Em campo, bem no primeiro dia de menstruação

A cidade e as serras. A cidade é Paris, as serras são nossos mundos perdidos.
"A Cidade e as Serras" -"eu murmurei, nas profundidades do meu assombrado ser: eis a civilização!'
Esse o livro, a frase de Eça de Queiroz que eu gostaria de ter escrito.
Mas não. Só se fala em "embaralhar sistema de cobertura dos zagueiros". O que é isso?
Jacinto (em "A Cidade e as Serras") se sentia assim: "Estava aí como perdido num mundo que lhe não fosse fraternal; nenhum silvado encolheria os espinhos para que ele passasse; se gemesse com fome, nenhuma árvore, por mais carregada, lhe estenderia o seu fruto na ponta compassiva de um ramo".
Que sentimento de distância, de estar longe de tudo: um silêncio e uma distância.
É como ir dormir inteira e acordar menstruada.
Uma cólica distante e próxima, próxima e distante, vem aos pedaços.
O corpo meio pesado, meio zonzo. No lençol, na cava da calcinha, a mancha vermelha.
Dá vontade de levantar muito devagar, lavar-se, ir à igreja meditar, mesmo quando não se acredita em igreja.
"A religião é o desenvolvimento suntuoso de um instinto rudimentar, comum a todos os brutos, o terror", dizia Eça.
Lá fora, uma gritaria sem sentido. São os homens batendo bola, jogando o jogo.
Só se fala em dor muscular na virilha direita.
Só se fala no "volante", no "desarme"... a brincadeira que os homens tratam como coisa séria.
Era preciso que tivessem um dia só, um único dia de menstruação profunda.
Como falta profundidade aos homens.
Entrar em campo, no primeiro dia de menstruação.
Fiquei preguiçando na cama, relendo um romance de Eça de Queiroz -eu simplesmente não consigo dar importância a futebol.
Meu pai nunca deu. Nunca assistiu, nunca jogou, nunca discutiu futebol.
Os homens da minha infância -pobres, brutos, mas estudiosos- sempre se ocuparam de outras coisas.
Tinham pretensões aos altos postos da Aeronáutica, da Marinha.

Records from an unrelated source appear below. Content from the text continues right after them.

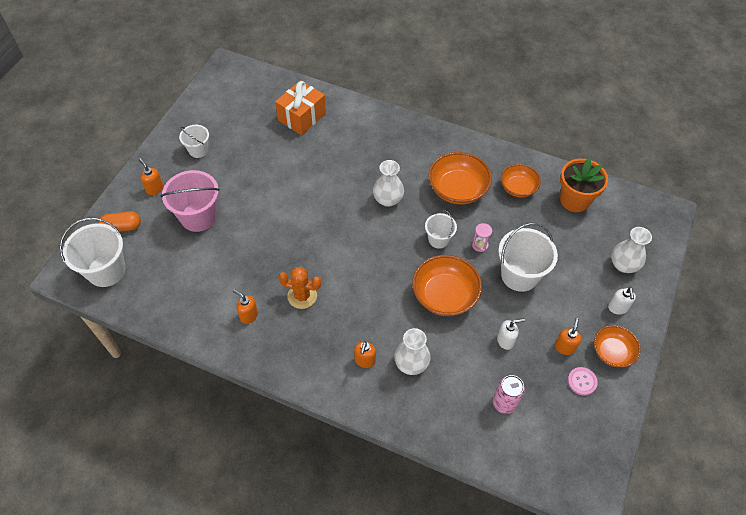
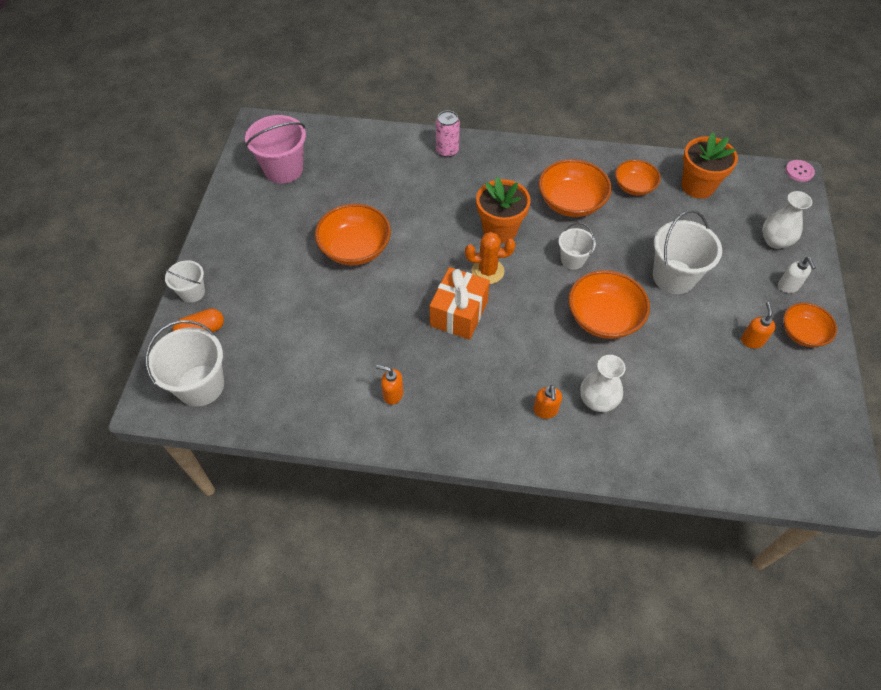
camera: 15 degrees left, 0 degrees up
(154, 189) = (225, 278): orange soap dispenser -> none
(198, 150) = (261, 224): white bucket -> white bucket (192, 292)
(198, 216) = (290, 298): pink bucket -> pink bucket (283, 169)
(264, 188) = (355, 248): none -> orange bowl
(302, 117) = (368, 162): orange gift -> orange gift (459, 313)
(302, 296) = (446, 357): orange cactus -> orange cactus (487, 271)
(388, 199) = (500, 230): white vase -> orange flower pot
(480, 245) = (619, 255): pink hourglass -> none
(504, 403) = (715, 416): pink can -> pink can (447, 151)
(505, 341) = (688, 349): white soap dispenser -> none
(582, 381) = (785, 372): pink button -> pink button (799, 171)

Mas quem sabe não será esse, o da Copa de futebol na França, "o período esplêndido e soberbamente divertido do meu tédio", como também diria Eça de Queiroz.
Afinal, futebol é ilusão de brasileiro.
Afinal, "já há quatro mil anos, na remota Jerusalém, a vida, mesmo nas delícias mais triunfais, se resumia em ilusão".
Afinal, "tudo tende ao pó efêmero, em Jerusalém e em Paris!"